BEGIN RECORDS FOR PROCESSING

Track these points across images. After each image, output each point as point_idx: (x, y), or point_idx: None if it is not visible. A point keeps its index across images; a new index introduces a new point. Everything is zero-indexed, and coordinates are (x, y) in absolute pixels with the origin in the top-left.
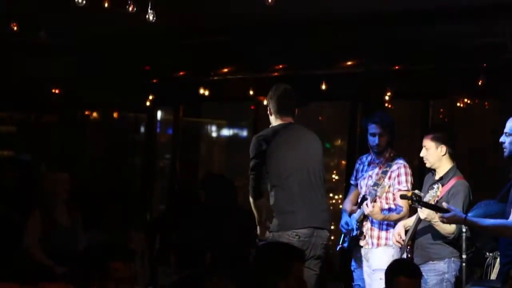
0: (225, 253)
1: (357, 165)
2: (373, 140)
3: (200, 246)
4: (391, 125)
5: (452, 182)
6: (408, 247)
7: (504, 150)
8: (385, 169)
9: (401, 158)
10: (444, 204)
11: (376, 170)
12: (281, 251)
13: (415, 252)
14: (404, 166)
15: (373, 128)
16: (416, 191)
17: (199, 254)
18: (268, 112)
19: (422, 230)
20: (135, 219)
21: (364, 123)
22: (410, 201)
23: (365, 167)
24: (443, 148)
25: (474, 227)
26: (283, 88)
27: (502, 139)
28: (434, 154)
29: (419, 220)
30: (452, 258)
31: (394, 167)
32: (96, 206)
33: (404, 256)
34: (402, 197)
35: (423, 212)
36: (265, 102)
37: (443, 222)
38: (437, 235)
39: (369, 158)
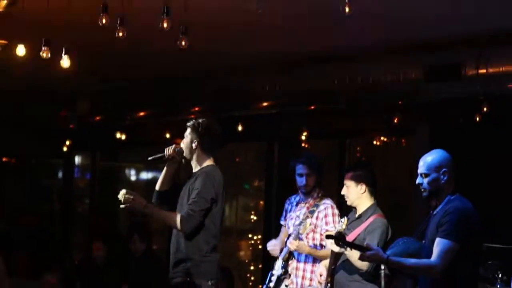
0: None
1: (286, 205)
2: (301, 181)
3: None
4: (319, 165)
5: (370, 219)
6: (328, 284)
7: (423, 191)
8: (312, 209)
9: (328, 199)
10: (367, 243)
11: (304, 210)
12: None
13: None
14: (332, 207)
15: (300, 168)
16: (341, 230)
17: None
18: (193, 147)
19: (340, 267)
20: (53, 264)
21: (292, 163)
22: (334, 241)
23: (293, 207)
24: (362, 186)
25: (396, 267)
26: (216, 126)
27: (418, 180)
28: (354, 192)
29: (336, 256)
30: None
31: (322, 207)
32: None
33: None
34: (328, 237)
35: (333, 245)
36: (188, 137)
37: (363, 260)
38: (354, 271)
39: (297, 198)
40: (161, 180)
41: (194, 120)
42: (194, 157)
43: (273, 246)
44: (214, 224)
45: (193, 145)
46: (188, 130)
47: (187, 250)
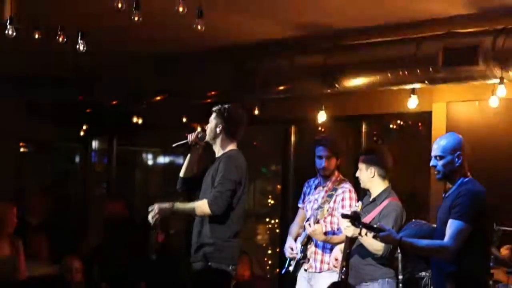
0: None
1: (304, 188)
2: (320, 163)
3: (134, 275)
4: (339, 147)
5: (385, 203)
6: (344, 268)
7: (437, 173)
8: (330, 193)
9: (347, 183)
10: (380, 224)
11: (322, 193)
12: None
13: (350, 273)
14: (350, 191)
15: (320, 150)
16: (357, 211)
17: (134, 284)
18: (217, 132)
19: (355, 251)
20: (72, 249)
21: (312, 145)
22: (350, 220)
23: (312, 190)
24: (372, 170)
25: (409, 248)
26: (241, 111)
27: (433, 162)
28: (365, 175)
29: (351, 240)
30: (386, 279)
31: (340, 191)
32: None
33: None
34: (343, 216)
35: (349, 230)
36: (213, 121)
37: (377, 240)
38: (369, 255)
39: (316, 181)
40: (185, 166)
41: (219, 105)
42: (218, 141)
43: (289, 248)
44: (237, 209)
45: (218, 129)
46: (213, 115)
47: (210, 234)
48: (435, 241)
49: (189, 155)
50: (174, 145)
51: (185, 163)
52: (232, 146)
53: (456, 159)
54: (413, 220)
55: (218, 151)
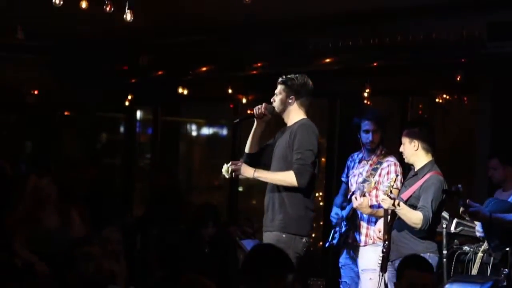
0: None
1: (348, 162)
2: (367, 137)
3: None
4: (384, 122)
5: (426, 176)
6: (386, 242)
7: None
8: (375, 166)
9: (392, 156)
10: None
11: (367, 167)
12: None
13: (392, 247)
14: (395, 164)
15: (367, 125)
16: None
17: (179, 253)
18: (289, 102)
19: (396, 225)
20: (114, 219)
21: (357, 120)
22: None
23: (356, 164)
24: (415, 143)
25: (499, 222)
26: (309, 81)
27: None
28: (408, 149)
29: (392, 214)
30: (428, 254)
31: (385, 164)
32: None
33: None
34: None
35: (385, 202)
36: (283, 93)
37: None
38: (409, 229)
39: (360, 155)
40: (250, 141)
41: (287, 76)
42: (289, 112)
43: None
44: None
45: (290, 100)
46: (282, 87)
47: (288, 205)
48: None
49: (253, 129)
50: (236, 121)
51: (249, 138)
52: (303, 115)
53: None
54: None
55: (289, 121)
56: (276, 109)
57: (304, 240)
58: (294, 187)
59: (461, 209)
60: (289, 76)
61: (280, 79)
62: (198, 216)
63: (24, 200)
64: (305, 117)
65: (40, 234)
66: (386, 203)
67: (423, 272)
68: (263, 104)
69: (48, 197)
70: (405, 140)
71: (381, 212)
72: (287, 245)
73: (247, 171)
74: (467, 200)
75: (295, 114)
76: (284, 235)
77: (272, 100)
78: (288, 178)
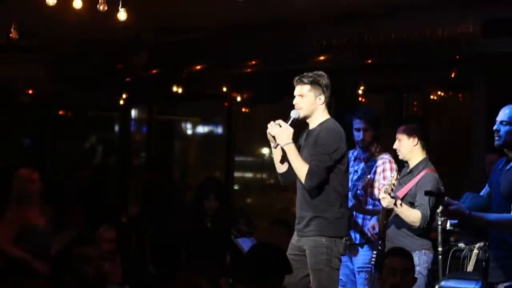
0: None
1: None
2: (358, 135)
3: (175, 243)
4: (376, 119)
5: (422, 174)
6: (381, 240)
7: (497, 138)
8: (370, 164)
9: (386, 154)
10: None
11: (362, 165)
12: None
13: (387, 244)
14: (390, 162)
15: (357, 123)
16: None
17: (175, 251)
18: (317, 103)
19: (391, 222)
20: (108, 218)
21: (349, 118)
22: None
23: (351, 162)
24: (415, 139)
25: (479, 222)
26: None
27: (496, 127)
28: (406, 145)
29: (388, 211)
30: (423, 251)
31: (379, 162)
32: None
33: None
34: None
35: (384, 200)
36: (309, 94)
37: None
38: (405, 227)
39: (355, 153)
40: (278, 160)
41: (310, 75)
42: (316, 114)
43: None
44: (342, 178)
45: (319, 101)
46: (308, 87)
47: (321, 207)
48: (503, 215)
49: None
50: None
51: (275, 158)
52: (327, 115)
53: None
54: (468, 193)
55: (314, 123)
56: (303, 113)
57: (344, 240)
58: (327, 187)
59: (440, 208)
60: (310, 74)
61: (303, 79)
62: (200, 189)
63: (10, 198)
64: (329, 116)
65: (27, 232)
66: (386, 201)
67: (402, 257)
68: (290, 117)
69: (33, 195)
70: (402, 136)
71: (375, 211)
72: (329, 249)
73: (282, 138)
74: (446, 198)
75: (320, 115)
76: (324, 240)
77: (295, 103)
78: (303, 171)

END RECORDS FOR PROCESSING

**WHAT TO PRODUCE**
Only the lines from the start of the records through the line containing "44: (214, 224)" should be repeated, word for word, with the pictures left out.

**EXPECTED ANSWER**
Track these points across images. After each image, output each point as point_idx: (x, y), or point_idx: None if it is not visible. A point keeps its index across images; a new index introduces a new point. Everything is zero-indexed, and coordinates are (x, y) in absolute pixels with the origin in the top-left.
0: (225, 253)
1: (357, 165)
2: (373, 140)
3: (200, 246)
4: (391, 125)
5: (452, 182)
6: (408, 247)
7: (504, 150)
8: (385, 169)
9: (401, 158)
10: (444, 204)
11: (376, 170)
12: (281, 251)
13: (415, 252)
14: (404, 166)
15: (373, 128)
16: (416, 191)
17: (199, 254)
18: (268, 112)
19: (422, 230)
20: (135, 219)
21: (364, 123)
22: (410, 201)
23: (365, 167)
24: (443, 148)
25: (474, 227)
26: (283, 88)
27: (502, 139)
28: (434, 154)
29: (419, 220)
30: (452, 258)
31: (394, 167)
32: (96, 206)
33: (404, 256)
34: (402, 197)
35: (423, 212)
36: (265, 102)
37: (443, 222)
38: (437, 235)
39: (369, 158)
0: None
1: (286, 205)
2: (301, 181)
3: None
4: (319, 165)
5: (370, 219)
6: (328, 284)
7: (423, 191)
8: (312, 209)
9: (328, 199)
10: (367, 243)
11: (304, 210)
12: None
13: None
14: (332, 207)
15: (300, 168)
16: (341, 230)
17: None
18: (193, 147)
19: (340, 267)
20: (53, 264)
21: (292, 163)
22: (334, 241)
23: (293, 207)
24: (362, 186)
25: (396, 267)
26: (216, 126)
27: (418, 180)
28: (354, 192)
29: (336, 256)
30: None
31: (322, 207)
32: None
33: None
34: (328, 237)
35: (333, 245)
36: (188, 137)
37: (363, 260)
38: (354, 271)
39: (297, 198)
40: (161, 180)
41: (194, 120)
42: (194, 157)
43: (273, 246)
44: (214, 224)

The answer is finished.